* **TASK ITEM**: Leave the images aside and copy out the whole listing, exact to the word.

Start of EXTRACTED MATERIAL

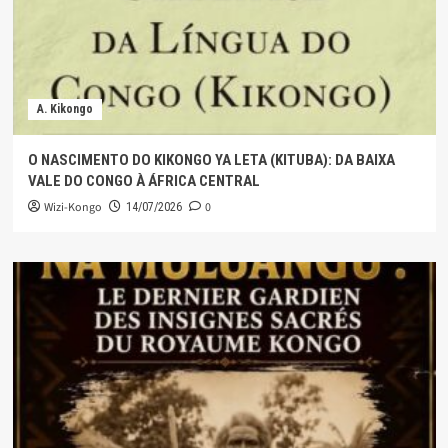
A. Kikongo
O NASCIMENTO DO KIKONGO YA LETA (KITUBA): DA BAIXA
VALE DO CONGO À ÁFRICA CENTRAL
Wizi-Kongo
0
14/07/2026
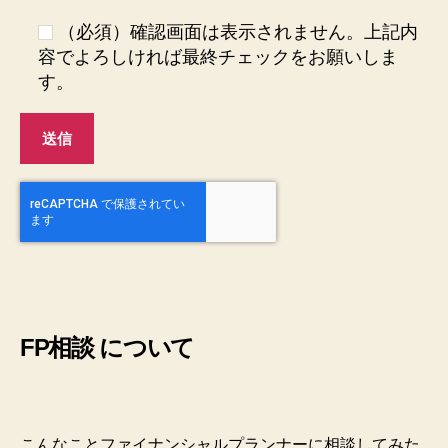
（必須）確認画面は表示されません。上記内
容でよろしければ最終チェックをお願いしま
す。
FP相談 について
こんなことファイナンシャルプランナーに相談してみた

End of EXTRACTED MATERIAL

* **TASK RESULT**:
A. Kikongo
O NASCIMENTO DO KIKONGO YA LETA (KITUBA): DA BAIXA
VALE DO CONGO À ÁFRICA CENTRAL
Wizi-Kongo
0
14/07/2026
（必須）確認画面は表示されません。上記内
容でよろしければ最終チェックをお願いしま
す。
FP相談 について
こんなことファイナンシャルプランナーに相談してみた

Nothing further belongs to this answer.